The Dutch Jobs Miracle

PARIS: Unemployment in the Netherlands dipped below 3% recently, a figure for the most part unheard of in Europe since the oil shocks of the 1970s. Indeed, not so long ago unemployment in the Netherlands stood above 10%. Have the Dutch invented a Fourth Way to improved economic performance and are there lessons for the rest of Europe in the Dutch experience?

For some observers across Europe, the economic performance of the Netherlands is so surprising that they believe it a product of smoke and mirrors, or of some statistical trick. But as with those who doubted the reality behind American economic growth five years ago, this view is also emphatically wrong. Not only is unemployment way down in the Netherlands, but the rate of participation by the entire population in the labour market is growing sharply as well. True, the proportion of workers who remain classified by the state as sick or invalid – currently 12% – remains much too high, to be frank. But this proportion is less today than it was in the 1980s; so a higher unemployment rate is not being disguised by medical certificates.
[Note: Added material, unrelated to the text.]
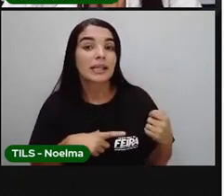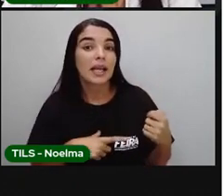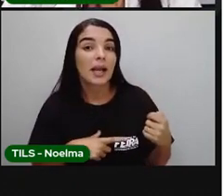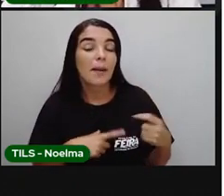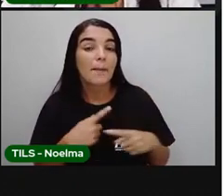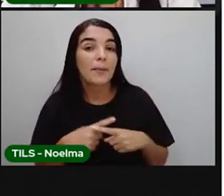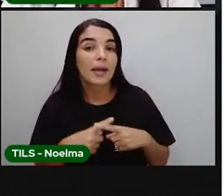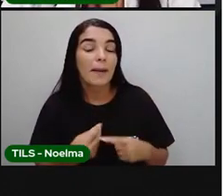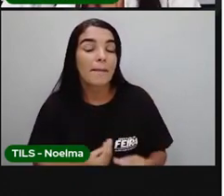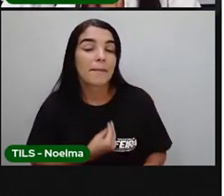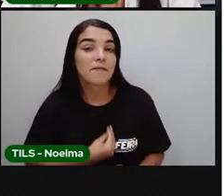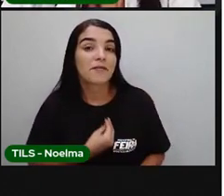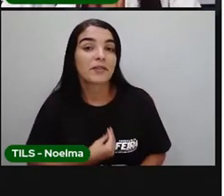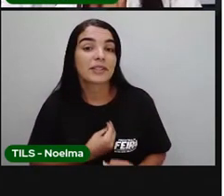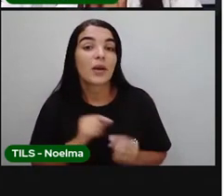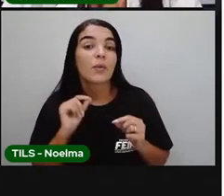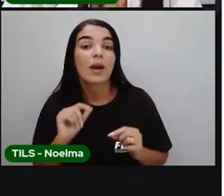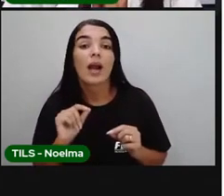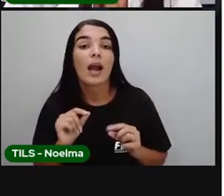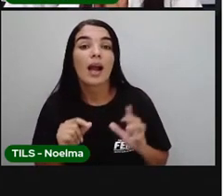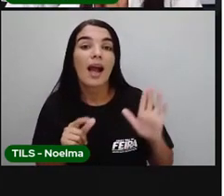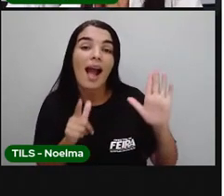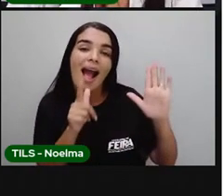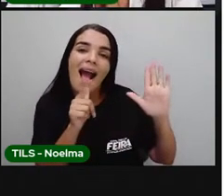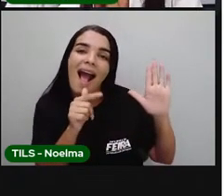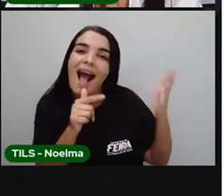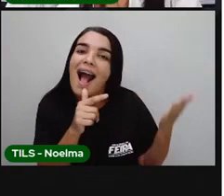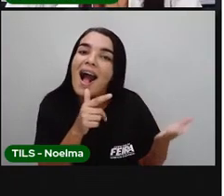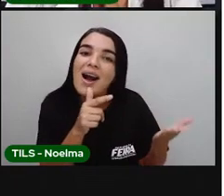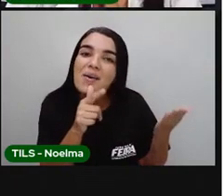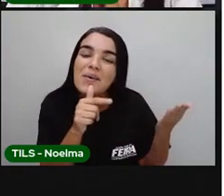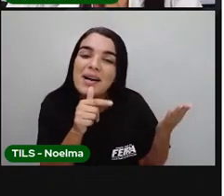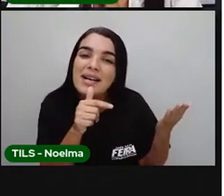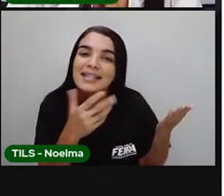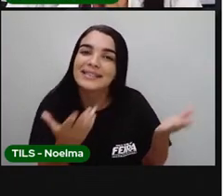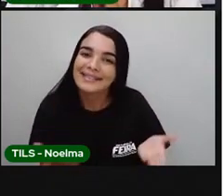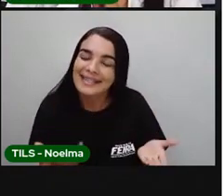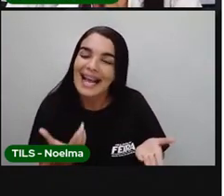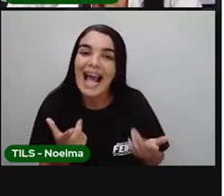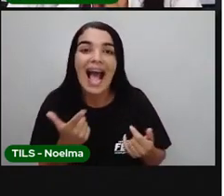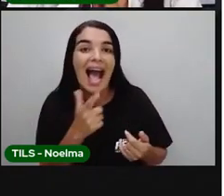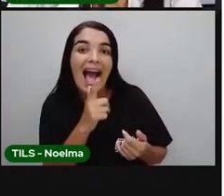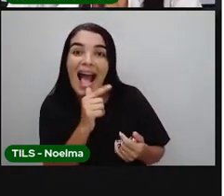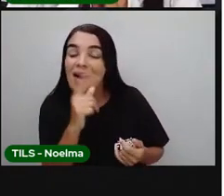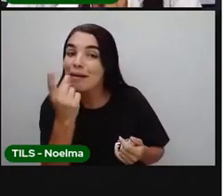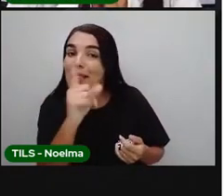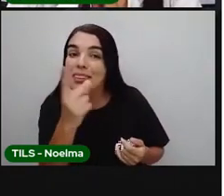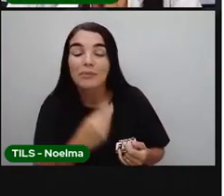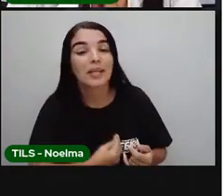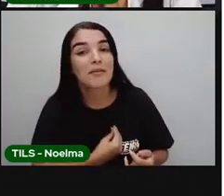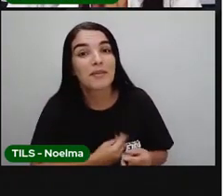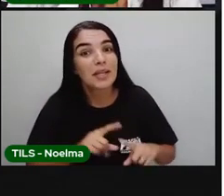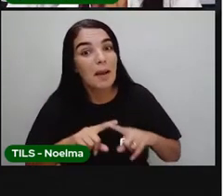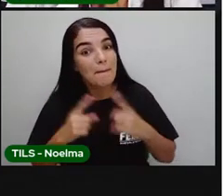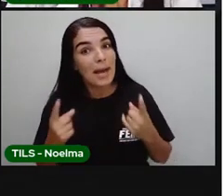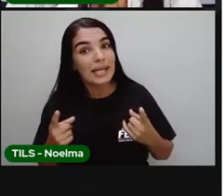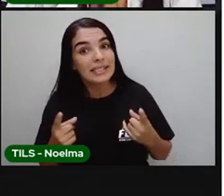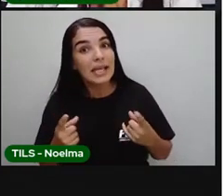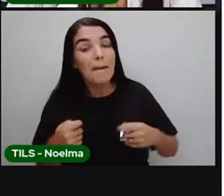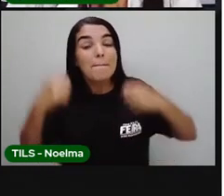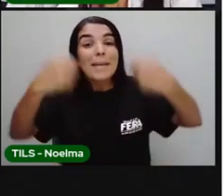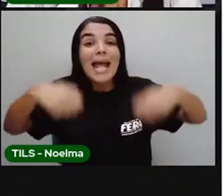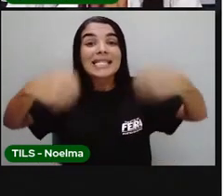no ecossistema marinho, que é a água. Se não tivesse água, como é que esses peixes iriam sobreviver, né?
Other disbelieving observers say that what we are seeing in the Netherlands is the effect of a shortening of the work week. The average work week in the Netherlands (counting both those who work full-time and those who work part-time) is 27 hours, compared to 29 hours in France. Advocates of a shorter work week as the road to full employment, indeed, often cite the Dutch example to declare victory for their arguments. Those against a shortened work week, however, dismiss the increase in the number of jobs that results from shorter working hours as a false solution – a crude swap of working hours for an increase in the number of workers.